A town called Asbestos
By Lorraine Mallinder
BBC World Service - From Our Own Correspondent
12.12.09

BBC Turkey (in Turkish):
http://www.bbc.co.uk/turkce/izlenim/2009/12/091211_fooc_asbestos.shtml

English audio, introduced by Alan Johnston


Transcript

It used to snow twelve months a year in the town of Asbestos, they say. Folk here still remember how children would play in the fine white dust that spewed out from the nearby asbestos factory. “Look at us. We’re still alive!” says Lucie.

The 61-year-old seems well. Indeed, people look resolutely fit in the vivid autumnal landscape. Solid brick houses with spotless gardens nestle under bright red and orange maple trees. You’d think it was a resort town.

The asbestos snow is long gone. The factory introduced dust control measures in the sixties. But the industry is being criticised for exporting to poor countries like Indonesia and Pakistan that seem less able or willing to afford decent protection for their workers.

Here in Asbestos, those faraway nations seem so distant they might as well be on another planet. But locals must be familiar with asbestos-related diseases like mesothelioma and asbestosis themselves. I want to know what they think.

Life in Asbestos revolves around the Jeffrey Mine, a monster of a pit that seems as big as the surrounding town. From here comes chrysotile, also known as white asbestos. It is less harmful than blue and brown asbestos, but is nonetheless a carcinogen shunned by most of the developed world.

Right now, production is spluttering to a close. But, owner Bernard Coulombe is frantically looking for investments that would allow workers to mine deep deposits for another fifty years. The future of the industry lies here.

He was caught short by the recent wave of bad publicity - which included a televised investigation showing Indian workers in a fog of asbestos with only bandanas for protection. But, Coulombe exhibits the irrepressible optimism of a true believer. “It was a frame-up,” he says.

He accepts that chrysotile is carcinogenic, but says it’s safe at low exposures and when mixed with resin, cement or tar. He also maintains that the mine only sells to companies with a proven safety record.

I ask about asbestos-related disease. Around eight miners a year claim compensation from the company for lung cancer, he says. But he doubts whether their illnesses were really caused by asbestos. “Above all, they are smokers,” he says.

In Asbestos, as I find out, disease is the elephant in the room. Quite simply, people do not want to utter a bad word against the life-saving substance that has in fact taken many of their own over the years. Lucie, whose father died a painful death from asbestosis, still defends asbestos with all her heart.

A local nurse of 30 years standing rolls her eyes when I mention the A-word. Rates of asbestos-related disease are no higher here than anywhere else, she says. I ask her where anywhere else is. But, she can’t offer any comparisons.

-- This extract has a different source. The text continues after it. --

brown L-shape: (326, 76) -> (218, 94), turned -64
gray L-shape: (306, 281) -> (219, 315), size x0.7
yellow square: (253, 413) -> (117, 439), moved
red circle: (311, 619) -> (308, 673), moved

Why this determination to defend asbestos? After all, for a long time miners were told outrageous lies about their health by the industry. Right up to the seventies, doctors employed by the Johns-Manville Company, the former owner, routinely passed off cases of asbestosis as heart failure, remembers Claude Théroux at the local historical society.

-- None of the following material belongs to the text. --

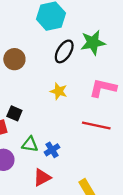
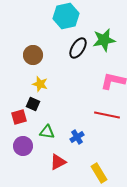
yellow star: (59, 91) -> (40, 84), moved
blue cross: (52, 150) -> (77, 137), moved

It wasn’t until the workers’ union called in independent doctors that epidemic levels of asbestos-related disease were found. Yet, even knowing this historical injustice, Théroux still can’t fully place the blame on asbestos. The workers did all smoke, he says.

Evidently jobs matter, but there’s also a deeper emotional attachment to the white stuff. A miners’ strike of 1949 was a turning point in provincial history, an uprising against Anglophone masters that heralded the beginnings of Quebec separatism. Today, the industry is small, but sacred. It is also politically untouchable.

Théroux knew Pierre Laliberté, a local historian who had been writing a book about the town. I’d heard how he ran the Paris marathon in 1997 to prove to the world that chrysotile asbestos was not harmful. He’d worn a t-shirt proclaiming “on peut vivre en vainqueur” - we can live as winners. Just before my visit, I discover he recently died of a heart attack.

Théroux shows me boxes of research that Laliberté accumulated for his book, stacked in an airless room in the converted church premises. I feel I have to ask whether his death was asbestos-related. Théroux’s eyes bore into mine as he tells me there was no link with asbestos.

Official statistics show asbestos has made people sick. The province’s public health institute recorded “significant excesses” in deaths from asbestosis among men in the asbestos mining regions – Estrie and Chaudière-Appalaches -between 1981 and 2004. Chaudière-Appalaches, home of the nearby Thetford Mine, shows high rates of malignant mesothelioma for men and women.

Stephen McDougall, a local freelance journalist, thinks the studies are incomplete - they don’t include factors like heredity, environment, lifestyle and the length of fibres inhaled. This seems to take the hair-splitting to new extremes. I feel my head is about to explode.

Woefully, he tells me that journalists seldom visit. “They’re afraid,” he says. “The outside world sees us as a strange place, but we don’t give a damn.”